Theft of 130,000,000 Credit/Debit Card #s Not a Big Deal?by Tim Manni
Three men have been indicted in what the Department of Justice is calling “the single largest hacking and identity theft case ever prosecuted.” Albert Gonzalez and two other unnamed individuals hacked the computer systems of several large corporations, accessing the debit and credit card information stored on their databases:
Authorities say more than 130 million credit and debit card numbers were stolen in a corporate data breach involving three different corporations and two individuals. The card numbers, along with additional account information, were allegedly stolen from Princeton-based Heartland Payment Systems; 7-Eleven Inc., a Texas-based convenience store chain and Hannaford Brothers Company, a Maine-based supermarket chain.
According to the Justice Department, the suspects used a sophisticated hacking technique called an “SQL injection attack,” which “seeks to exploit computer networks by finding a way around the network’s firewall to steal credit card and debit information.”
Time to Worry?
Oddly enough, personal finance expert Clark Howard says “you shouldn’t really be concerned!” Howard says the massive breach “is not a big deal for the average credit card holder.”

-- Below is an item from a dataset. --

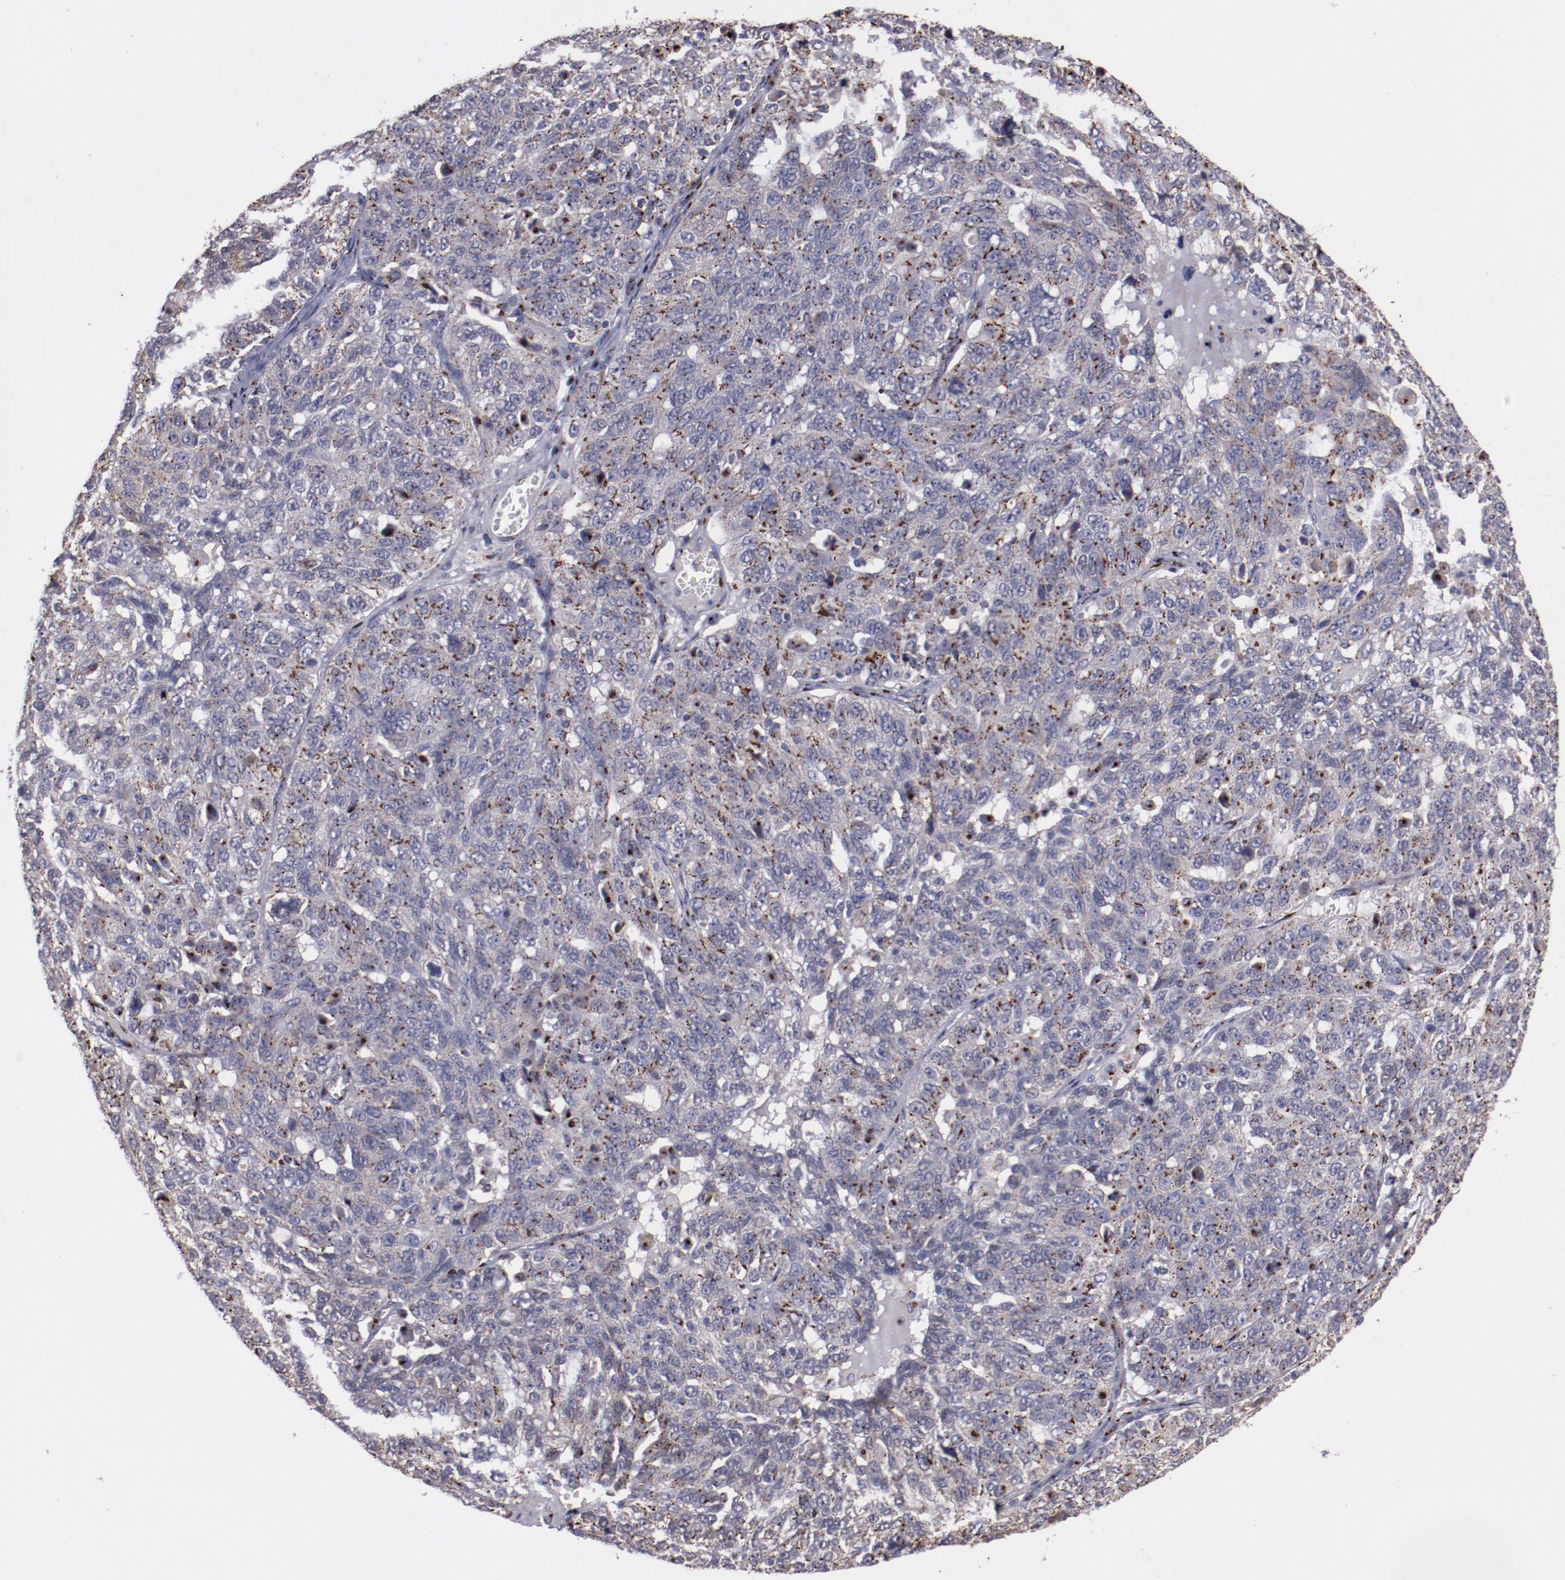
{"staining": {"intensity": "strong", "quantity": ">75%", "location": "cytoplasmic/membranous"}, "tissue": "ovarian cancer", "cell_type": "Tumor cells", "image_type": "cancer", "snomed": [{"axis": "morphology", "description": "Cystadenocarcinoma, serous, NOS"}, {"axis": "topography", "description": "Ovary"}], "caption": "Human serous cystadenocarcinoma (ovarian) stained with a protein marker reveals strong staining in tumor cells.", "gene": "GOLIM4", "patient": {"sex": "female", "age": 71}}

For credit card customers, Howard instructs that if you notice fraudulent charges on your next statement, simply dispute them. Since major banks and card companies will be familiar with the news, they should be ready and waiting to handle the incoming disputes by issuing new cards with new numbers.
There are no ironclad protections for debit cards as there are for credit cards. Instead of the typical 60 days you have to dispute a credit card charge, you have 2 days to report fraudulent activity with a debit card. After that, it’s your responsibility.